## TASK DESCRIPTION
Your answer must be the full set of entries, reproduced exactly.
START STUDY MATERIAL
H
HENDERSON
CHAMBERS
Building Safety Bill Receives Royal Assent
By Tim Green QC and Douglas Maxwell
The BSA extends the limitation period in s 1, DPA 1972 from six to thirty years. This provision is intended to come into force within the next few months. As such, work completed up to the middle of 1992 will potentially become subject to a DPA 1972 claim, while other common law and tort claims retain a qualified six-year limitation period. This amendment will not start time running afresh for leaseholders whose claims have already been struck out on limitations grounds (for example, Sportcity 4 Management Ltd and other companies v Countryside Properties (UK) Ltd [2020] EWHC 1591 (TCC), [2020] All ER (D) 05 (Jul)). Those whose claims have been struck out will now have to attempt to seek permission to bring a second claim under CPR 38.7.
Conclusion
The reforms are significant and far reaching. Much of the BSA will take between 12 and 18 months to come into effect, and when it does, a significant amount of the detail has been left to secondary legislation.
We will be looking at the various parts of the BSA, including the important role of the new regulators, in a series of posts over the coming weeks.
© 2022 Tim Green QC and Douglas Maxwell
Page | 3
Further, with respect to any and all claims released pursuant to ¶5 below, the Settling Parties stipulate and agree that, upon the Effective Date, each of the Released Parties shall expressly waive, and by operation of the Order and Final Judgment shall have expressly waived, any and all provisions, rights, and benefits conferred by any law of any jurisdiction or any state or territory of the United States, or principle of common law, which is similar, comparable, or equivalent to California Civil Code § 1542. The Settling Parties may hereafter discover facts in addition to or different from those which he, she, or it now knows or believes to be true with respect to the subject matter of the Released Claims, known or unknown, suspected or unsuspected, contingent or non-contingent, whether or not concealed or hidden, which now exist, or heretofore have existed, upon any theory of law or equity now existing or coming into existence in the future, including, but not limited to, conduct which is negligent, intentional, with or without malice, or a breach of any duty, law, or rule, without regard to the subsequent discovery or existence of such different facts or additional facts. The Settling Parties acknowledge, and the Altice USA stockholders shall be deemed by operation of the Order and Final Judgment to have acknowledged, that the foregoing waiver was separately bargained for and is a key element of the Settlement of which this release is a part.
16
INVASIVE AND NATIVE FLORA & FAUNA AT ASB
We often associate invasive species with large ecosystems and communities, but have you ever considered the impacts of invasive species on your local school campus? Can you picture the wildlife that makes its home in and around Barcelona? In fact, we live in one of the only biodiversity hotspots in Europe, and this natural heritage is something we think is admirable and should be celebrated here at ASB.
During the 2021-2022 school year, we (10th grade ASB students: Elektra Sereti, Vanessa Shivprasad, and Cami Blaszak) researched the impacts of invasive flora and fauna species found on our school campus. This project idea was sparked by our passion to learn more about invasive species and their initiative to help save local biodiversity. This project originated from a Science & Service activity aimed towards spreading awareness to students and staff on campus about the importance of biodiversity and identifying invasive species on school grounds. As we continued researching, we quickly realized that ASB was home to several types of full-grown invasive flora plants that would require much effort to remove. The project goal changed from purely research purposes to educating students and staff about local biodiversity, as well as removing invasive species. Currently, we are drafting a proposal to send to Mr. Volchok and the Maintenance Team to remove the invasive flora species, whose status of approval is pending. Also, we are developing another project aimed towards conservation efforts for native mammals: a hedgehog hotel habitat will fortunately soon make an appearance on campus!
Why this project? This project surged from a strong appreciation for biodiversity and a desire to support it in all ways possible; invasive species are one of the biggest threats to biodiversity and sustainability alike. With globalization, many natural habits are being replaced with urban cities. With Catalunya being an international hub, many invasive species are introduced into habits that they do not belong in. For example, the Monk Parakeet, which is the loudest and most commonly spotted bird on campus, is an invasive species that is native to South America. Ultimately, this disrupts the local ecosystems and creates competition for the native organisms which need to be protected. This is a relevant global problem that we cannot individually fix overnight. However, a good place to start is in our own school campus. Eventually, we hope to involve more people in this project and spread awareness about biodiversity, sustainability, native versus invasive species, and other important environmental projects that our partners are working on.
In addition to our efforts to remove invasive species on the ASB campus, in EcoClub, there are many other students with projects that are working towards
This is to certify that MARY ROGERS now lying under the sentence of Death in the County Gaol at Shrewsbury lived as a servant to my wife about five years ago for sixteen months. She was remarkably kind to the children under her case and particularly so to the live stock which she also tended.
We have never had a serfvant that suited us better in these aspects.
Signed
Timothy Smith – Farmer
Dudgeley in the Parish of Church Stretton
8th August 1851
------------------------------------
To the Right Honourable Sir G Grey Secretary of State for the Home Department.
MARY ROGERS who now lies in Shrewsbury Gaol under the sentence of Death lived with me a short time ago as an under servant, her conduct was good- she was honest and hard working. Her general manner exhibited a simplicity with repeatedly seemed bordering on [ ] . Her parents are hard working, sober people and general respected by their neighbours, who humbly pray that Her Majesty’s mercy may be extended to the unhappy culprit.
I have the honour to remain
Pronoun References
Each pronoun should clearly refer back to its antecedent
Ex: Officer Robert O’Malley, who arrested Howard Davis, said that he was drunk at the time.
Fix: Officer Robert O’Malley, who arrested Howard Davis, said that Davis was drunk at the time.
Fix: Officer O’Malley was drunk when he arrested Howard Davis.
END STUDY MATERIAL
## OUTPUT BELOW
H
HENDERSON
CHAMBERS
Building Safety Bill Receives Royal Assent
By Tim Green QC and Douglas Maxwell
The BSA extends the limitation period in s 1, DPA 1972 from six to thirty years. This provision is intended to come into force within the next few months. As such, work completed up to the middle of 1992 will potentially become subject to a DPA 1972 claim, while other common law and tort claims retain a qualified six-year limitation period. This amendment will not start time running afresh for leaseholders whose claims have already been struck out on limitations grounds (for example, Sportcity 4 Management Ltd and other companies v Countryside Properties (UK) Ltd [2020] EWHC 1591 (TCC), [2020] All ER (D) 05 (Jul)). Those whose claims have been struck out will now have to attempt to seek permission to bring a second claim under CPR 38.7.
Conclusion
The reforms are significant and far reaching. Much of the BSA will take between 12 and 18 months to come into effect, and when it does, a significant amount of the detail has been left to secondary legislation.
We will be looking at the various parts of the BSA, including the important role of the new regulators, in a series of posts over the coming weeks.
© 2022 Tim Green QC and Douglas Maxwell
Page | 3
Further, with respect to any and all claims released pursuant to ¶5 below, the Settling Parties stipulate and agree that, upon the Effective Date, each of the Released Parties shall expressly waive, and by operation of the Order and Final Judgment shall have expressly waived, any and all provisions, rights, and benefits conferred by any law of any jurisdiction or any state or territory of the United States, or principle of common law, which is similar, comparable, or equivalent to California Civil Code § 1542. The Settling Parties may hereafter discover facts in addition to or different from those which he, she, or it now knows or believes to be true with respect to the subject matter of the Released Claims, known or unknown, suspected or unsuspected, contingent or non-contingent, whether or not concealed or hidden, which now exist, or heretofore have existed, upon any theory of law or equity now existing or coming into existence in the future, including, but not limited to, conduct which is negligent, intentional, with or without malice, or a breach of any duty, law, or rule, without regard to the subsequent discovery or existence of such different facts or additional facts. The Settling Parties acknowledge, and the Altice USA stockholders shall be deemed by operation of the Order and Final Judgment to have acknowledged, that the foregoing waiver was separately bargained for and is a key element of the Settlement of which this release is a part.
16
INVASIVE AND NATIVE FLORA & FAUNA AT ASB
We often associate invasive species with large ecosystems and communities, but have you ever considered the impacts of invasive species on your local school campus? Can you picture the wildlife that makes its home in and around Barcelona? In fact, we live in one of the only biodiversity hotspots in Europe, and this natural heritage is something we think is admirable and should be celebrated here at ASB.
During the 2021-2022 school year, we (10th grade ASB students: Elektra Sereti, Vanessa Shivprasad, and Cami Blaszak) researched the impacts of invasive flora and fauna species found on our school campus. This project idea was sparked by our passion to learn more about invasive species and their initiative to help save local biodiversity. This project originated from a Science & Service activity aimed towards spreading awareness to students and staff on campus about the importance of biodiversity and identifying invasive species on school grounds. As we continued researching, we quickly realized that ASB was home to several types of full-grown invasive flora plants that would require much effort to remove. The project goal changed from purely research purposes to educating students and staff about local biodiversity, as well as removing invasive species. Currently, we are drafting a proposal to send to Mr. Volchok and the Maintenance Team to remove the invasive flora species, whose status of approval is pending. Also, we are developing another project aimed towards conservation efforts for native mammals: a hedgehog hotel habitat will fortunately soon make an appearance on campus!
Why this project? This project surged from a strong appreciation for biodiversity and a desire to support it in all ways possible; invasive species are one of the biggest threats to biodiversity and sustainability alike. With globalization, many natural habits are being replaced with urban cities. With Catalunya being an international hub, many invasive species are introduced into habits that they do not belong in. For example, the Monk Parakeet, which is the loudest and most commonly spotted bird on campus, is an invasive species that is native to South America. Ultimately, this disrupts the local ecosystems and creates competition for the native organisms which need to be protected. This is a relevant global problem that we cannot individually fix overnight. However, a good place to start is in our own school campus. Eventually, we hope to involve more people in this project and spread awareness about biodiversity, sustainability, native versus invasive species, and other important environmental projects that our partners are working on.
In addition to our efforts to remove invasive species on the ASB campus, in EcoClub, there are many other students with projects that are working towards
This is to certify that MARY ROGERS now lying under the sentence of Death in the County Gaol at Shrewsbury lived as a servant to my wife about five years ago for sixteen months. She was remarkably kind to the children under her case and particularly so to the live stock which she also tended.
We have never had a serfvant that suited us better in these aspects.
Signed
Timothy Smith – Farmer
Dudgeley in the Parish of Church Stretton
8th August 1851
------------------------------------
To the Right Honourable Sir G Grey Secretary of State for the Home Department.
MARY ROGERS who now lies in Shrewsbury Gaol under the sentence of Death lived with me a short time ago as an under servant, her conduct was good- she was honest and hard working. Her general manner exhibited a simplicity with repeatedly seemed bordering on [ ] . Her parents are hard working, sober people and general respected by their neighbours, who humbly pray that Her Majesty’s mercy may be extended to the unhappy culprit.
I have the honour to remain
Pronoun References
Each pronoun should clearly refer back to its antecedent
Ex: Officer Robert O’Malley, who arrested Howard Davis, said that he was drunk at the time.
Fix: Officer Robert O’Malley, who arrested Howard Davis, said that Davis was drunk at the time.
Fix: Officer O’Malley was drunk when he arrested Howard Davis.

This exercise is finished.